As time went on the language became angrier and more personal. After one particularly haughty ticking off from Macron, a clearly furious Plenel said “You are not a teacher and we are not your pupils.” To which Macron replied “You are not pupils, but when things are said which are not correct, I have to say so.”
What the journalists were keenest to question Macron on was his tax and labour reforms and the label which has appeared to have stuck to him of being “the President of the rich.” He was asked about his rich “friends”, Bernard Arnaud, owner of LVMH, and François Pinault, head of the Kering Group, who, the journalists implied, had benefited from his recent tax changes. “I don’t have friends,” Macron responded and then added “You are not judges; you are intervewers. I’m not here to judge whoever it might be.” He insisted that what Plenel and Bourdin were accusing him of – allowing tax evasion by the rich – was in fact tax avoidance and hence “not against the law.” Plenel agreed but said it was still morally reprehensible, denying money to hospitals and schools. Macron thereupon reminded Plenel that Mediapart had been subject to a “tax readjustment” in 2014. “That’s unworthy of you,” replied a wounded Plenel.
And so it went on. For 40 minutes more than the allotted two hours. British broadcasters would have had a fit but not BFM TV/RMC. 3.24 million people watched it on television and millions more, no doubt, listened on the radio.
There was a lot of analysis of it by the media on Monday. One of the matters most talked about was why Plenel and Bourdin had only once, at the start, referred to Macron as “Monsieur le Président”. At all other times they used “Emmanuel Macron”. Never mind the heated exchanges and the angry words used by both sides, was this not showing lack of respect? Bourdin explained that he always used an interviewee’s first name and surname when interviewing, be they president or peasant.
Plenel landed more punches than Bourdin but it was the latter who asked the best question (and, yes, it was almost his last one): “N’êtes-vous pas dans une illusion puerile de toute puissance?” Macron’s reply? “I don’t believe in total power; I believe in full and complete democracy.”

# [Exercise]
Please list every person named in the passage about the Macron interview. The rows have no connection to the text above.

# [Saved data entries]
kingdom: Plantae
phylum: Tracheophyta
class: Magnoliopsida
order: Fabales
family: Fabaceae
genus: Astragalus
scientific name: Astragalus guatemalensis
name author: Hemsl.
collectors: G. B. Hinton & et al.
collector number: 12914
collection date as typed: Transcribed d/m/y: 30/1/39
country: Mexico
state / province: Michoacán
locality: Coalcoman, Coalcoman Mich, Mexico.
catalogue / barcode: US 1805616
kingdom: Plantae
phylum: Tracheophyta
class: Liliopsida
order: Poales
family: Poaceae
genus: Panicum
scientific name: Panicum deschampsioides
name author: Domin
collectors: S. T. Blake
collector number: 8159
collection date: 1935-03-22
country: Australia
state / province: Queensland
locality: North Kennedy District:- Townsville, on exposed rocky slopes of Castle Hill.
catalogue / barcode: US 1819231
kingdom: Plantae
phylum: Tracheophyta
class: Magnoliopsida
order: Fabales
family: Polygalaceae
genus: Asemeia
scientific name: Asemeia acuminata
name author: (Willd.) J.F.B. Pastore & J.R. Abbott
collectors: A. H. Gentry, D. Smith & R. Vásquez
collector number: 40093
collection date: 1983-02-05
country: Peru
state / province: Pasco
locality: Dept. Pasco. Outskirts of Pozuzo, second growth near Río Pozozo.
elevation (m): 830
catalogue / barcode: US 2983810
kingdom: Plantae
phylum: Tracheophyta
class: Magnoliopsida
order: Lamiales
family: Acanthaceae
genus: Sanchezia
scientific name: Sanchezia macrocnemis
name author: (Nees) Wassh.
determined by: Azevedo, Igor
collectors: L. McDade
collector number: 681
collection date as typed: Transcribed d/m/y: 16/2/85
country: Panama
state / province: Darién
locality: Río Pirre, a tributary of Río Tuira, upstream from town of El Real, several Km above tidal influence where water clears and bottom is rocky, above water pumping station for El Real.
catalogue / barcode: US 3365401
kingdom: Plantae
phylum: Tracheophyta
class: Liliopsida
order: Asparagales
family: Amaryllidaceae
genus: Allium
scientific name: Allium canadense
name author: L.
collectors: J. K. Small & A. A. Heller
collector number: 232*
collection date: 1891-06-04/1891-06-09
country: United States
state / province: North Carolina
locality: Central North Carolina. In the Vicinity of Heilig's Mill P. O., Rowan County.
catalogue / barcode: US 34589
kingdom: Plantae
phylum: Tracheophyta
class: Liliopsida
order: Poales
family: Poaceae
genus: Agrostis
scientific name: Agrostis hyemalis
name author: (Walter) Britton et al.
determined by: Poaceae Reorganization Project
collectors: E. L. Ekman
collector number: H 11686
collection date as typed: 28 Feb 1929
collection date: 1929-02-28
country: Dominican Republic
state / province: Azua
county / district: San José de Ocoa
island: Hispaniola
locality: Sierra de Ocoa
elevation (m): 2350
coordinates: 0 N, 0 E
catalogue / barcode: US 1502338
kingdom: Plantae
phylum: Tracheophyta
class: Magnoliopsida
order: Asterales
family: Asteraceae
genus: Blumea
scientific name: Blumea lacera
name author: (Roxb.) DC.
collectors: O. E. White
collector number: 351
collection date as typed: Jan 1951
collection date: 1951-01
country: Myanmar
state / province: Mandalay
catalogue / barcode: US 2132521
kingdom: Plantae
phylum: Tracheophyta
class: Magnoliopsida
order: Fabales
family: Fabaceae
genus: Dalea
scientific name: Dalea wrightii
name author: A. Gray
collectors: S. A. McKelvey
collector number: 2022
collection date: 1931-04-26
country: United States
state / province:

# [Answer for this exercise]
Emmanuel Macron
Plenel
Bernard Arnaud
François Pinault
Bourdin